Animal companions help fight loneliness at St. John’s independent living
ROCHESTER, N.Y. – Sue LeSage has been at St. John’s independent living for ten years. For four of those, she’s had Princess the dachshund by her side.
“When I was a kid, I fell in love with a dachshund that looked just like this, and I carried that love with me forever,” LeSage said.
Princess came into her and her husband’s life at eight weeks old, from Syracuse.
“My husband was ill, and very selfishly, I knew I was going to lose him either to a different kind of placement, or to death” she said. “I desperately wanted something to keep me sane.”
Shortly after the two got Princess, LeSage’s husband Connie passed away. She said that having a dog around helped her cope with the grief. And research shows that she’s not the only one.
According to Dr. Yeates Conwell at the University of Rochester Medical Center, animal companions provide great mental and physical benefits.
“When an individual is feeling lonely that is associated with a range of potentially very serious health outcomes,” he said. “Owning a pet, having it in your home, was associated with reduced levels of loneliness and therefore, by extension a whole other range of physical outcomes.”

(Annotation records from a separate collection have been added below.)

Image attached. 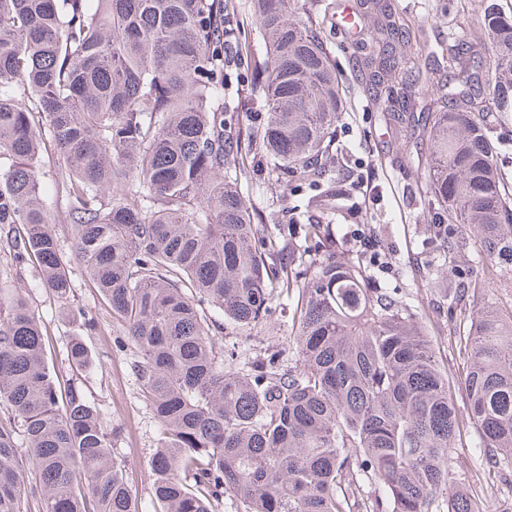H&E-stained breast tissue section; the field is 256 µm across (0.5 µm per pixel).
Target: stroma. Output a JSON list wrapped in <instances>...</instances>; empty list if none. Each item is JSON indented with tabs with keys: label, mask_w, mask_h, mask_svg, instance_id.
<instances>
[{
	"label": "stroma",
	"mask_w": 512,
	"mask_h": 512,
	"mask_svg": "<svg viewBox=\"0 0 512 512\" xmlns=\"http://www.w3.org/2000/svg\"><path fill=\"white\" fill-rule=\"evenodd\" d=\"M402 16L407 36L396 45L397 52L414 57L416 75L407 90V102L421 110L432 98L439 82H450L448 66L451 46H471L478 56L490 58L489 40L480 24L487 0H391ZM238 22L244 24L247 39L242 46L244 67L232 70V85L224 91V110L235 123L254 121L248 104L253 77L267 61L266 45L255 29L251 0H233ZM324 45L336 66L339 84L346 100L338 122L337 147L341 164L337 181L356 160H364L373 186L366 207L359 209L356 221L366 225L382 248V267H367L373 284L409 298L414 313L422 317L425 332L435 355L446 369L458 405H465L466 394L460 372L465 358L448 340V314L442 295L453 280L451 269L432 268V253L437 243L427 209L428 185L424 178L427 155L426 132L399 138L392 132L383 112L377 109L366 91V74L361 64L364 35L358 28L337 25L328 17L321 32ZM476 110L490 122V137L496 146V164L505 183L512 188V116L501 117L488 91L476 98ZM242 193L247 205L264 210H283L306 203L314 187L305 185L289 193L283 182L267 172L248 169L242 178ZM55 235L62 253L69 258L71 311L39 282L38 265L28 262L16 269L12 255L0 251V288L17 289L28 297L45 334L49 366L62 371L66 366V349L75 336H84L95 358V366L84 381L85 391L110 428L118 435L113 455L126 469L128 482L144 512H152L153 494L150 470L159 434L151 407L141 395L131 369L134 353L125 348L124 329L113 320L109 305L88 280L83 265L73 252L68 225L55 224ZM98 320L95 333L84 334L80 313ZM291 338L288 314L274 313L266 326L241 332L225 327L219 339L225 346L238 349L243 357L253 358L272 351H287ZM474 428H466L457 439L453 470L476 485L495 484L494 475L483 467L476 446Z\"/></svg>",
	"instance_id": "obj_1"
}]
</instances>
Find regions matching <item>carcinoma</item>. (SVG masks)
Segmentation results:
<instances>
[{"label": "carcinoma", "instance_id": "carcinoma-1", "mask_svg": "<svg viewBox=\"0 0 512 512\" xmlns=\"http://www.w3.org/2000/svg\"><path fill=\"white\" fill-rule=\"evenodd\" d=\"M295 0H253L270 60L252 92L258 125L227 128L228 0H0V250L35 259L43 287L70 300V278L37 173L43 138L59 155L75 255L125 328L131 367L159 423L151 461L159 512H484L451 466L464 422L488 471L512 476V312L486 304L466 320V413L454 402L411 305L342 258L325 216L337 182L342 96L320 37L324 19ZM376 100L398 131L427 127L428 208L443 242L435 265L477 228L480 269L448 291V331L494 272H512V194L484 118L462 90L422 116L394 79L389 0H361ZM481 25L498 112H512V15L491 3ZM258 164L321 188L288 223L241 200ZM297 295L291 362L237 361L222 324H263L274 298ZM224 316L219 322L209 310ZM55 378L28 298L0 297V512H143L112 432L75 377L92 367L79 337ZM378 494L364 499V486Z\"/></svg>", "mask_w": 512, "mask_h": 512}]
</instances>
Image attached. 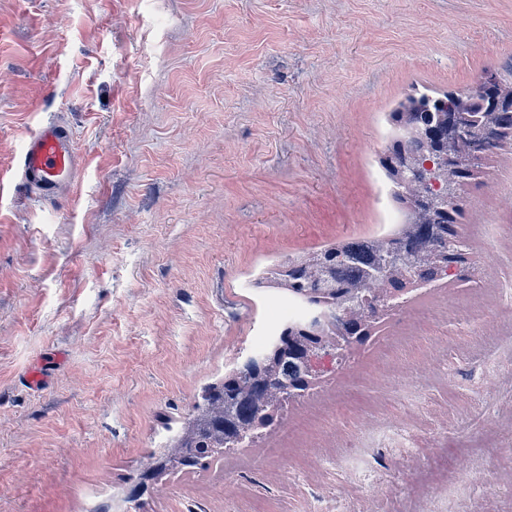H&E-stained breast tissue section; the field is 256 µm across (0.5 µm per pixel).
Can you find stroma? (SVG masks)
Here are the masks:
<instances>
[{"label":"stroma","mask_w":512,"mask_h":512,"mask_svg":"<svg viewBox=\"0 0 512 512\" xmlns=\"http://www.w3.org/2000/svg\"><path fill=\"white\" fill-rule=\"evenodd\" d=\"M510 64L512 0H0V171L59 113L83 158L60 205L0 193V512H512L507 149L465 189L466 280L416 301L451 318L388 313L289 404L287 447L129 497L287 318L256 274L398 222L378 163L395 102ZM441 431L461 452L434 491L416 473Z\"/></svg>","instance_id":"stroma-1"}]
</instances>
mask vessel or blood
I'll return each mask as SVG.
<instances>
[{
	"label": "vessel or blood",
	"instance_id": "1",
	"mask_svg": "<svg viewBox=\"0 0 512 512\" xmlns=\"http://www.w3.org/2000/svg\"><path fill=\"white\" fill-rule=\"evenodd\" d=\"M79 167L72 127L57 116L41 121L30 134L12 176L39 201L54 204L73 194Z\"/></svg>",
	"mask_w": 512,
	"mask_h": 512
}]
</instances>
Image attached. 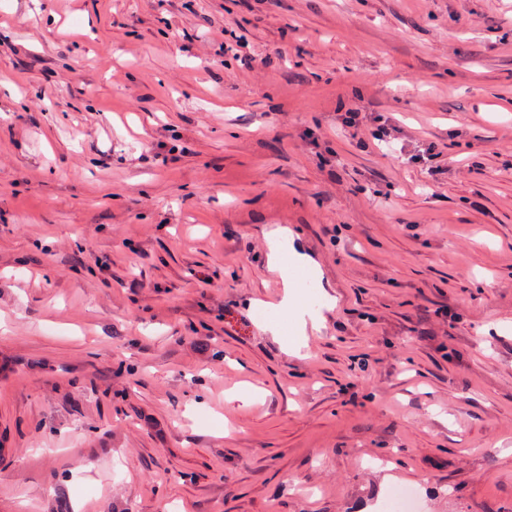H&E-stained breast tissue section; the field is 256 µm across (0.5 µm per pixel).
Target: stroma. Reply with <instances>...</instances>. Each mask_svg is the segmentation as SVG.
<instances>
[{
    "label": "stroma",
    "instance_id": "obj_1",
    "mask_svg": "<svg viewBox=\"0 0 512 512\" xmlns=\"http://www.w3.org/2000/svg\"><path fill=\"white\" fill-rule=\"evenodd\" d=\"M397 485L512 512V0H0V512ZM336 126L351 138L366 145L367 141L373 143L391 142L392 132L397 131L390 123V119L381 113L365 115L357 107L337 112Z\"/></svg>",
    "mask_w": 512,
    "mask_h": 512
}]
</instances>
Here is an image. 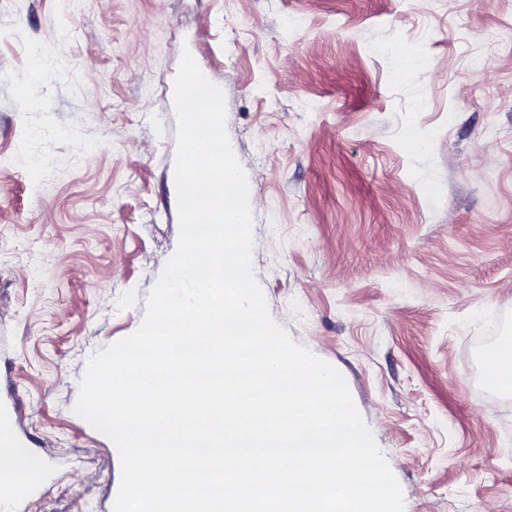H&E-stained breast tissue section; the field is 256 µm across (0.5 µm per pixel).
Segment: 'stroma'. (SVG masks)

Dr. Conwell is a psychology professor who conducts research on how loneliness affects people, primarily senior citizens. He’s also studied the positive effects that a pet can have on senior citizens. Whether a trained therapy dog, or just a pup from a shelter, a furry friend can boost your mood.
“Even robotic pets can evoke some of these same feelings of self worth and happiness and relatedness and connectedness,” he said.
When LeSage lost her husband, Princess was there for her.
“[Princess made a] huge difference. She gives me great comfort, and joy, and everything,” she said. “She has brought me friends, and I’ve brought her friends.”
Dr. Conwell says that LeSage isn’t the only one to get through grief with a pet.
” Grieving is a complicated process,” he said, “The pain doesn’t go away, but it becomes part of the persons life and their fabric and they can be comfortable with.”
Of course, Dr. Conwell doesn’t think a pet could replace a loved one, he says there is evidence to suggest it helps you physically as well as mentally.
” When there is a gap through the loss of a loved one it can be replaced […] in a different way, but no less important — by having another being there to care about to love and to take care of,” he said.
At St. John’s independent living, the pets help more than just their owners. Staff said that the dogs always bring smiles to the faces of other residents when the animals are out and about.
“Old age, may in some ways, interestingly, prepare people to benefit more from having certain kinds of pets,” Dr. Conwell said. “It’s a relationship-building phenomenon.”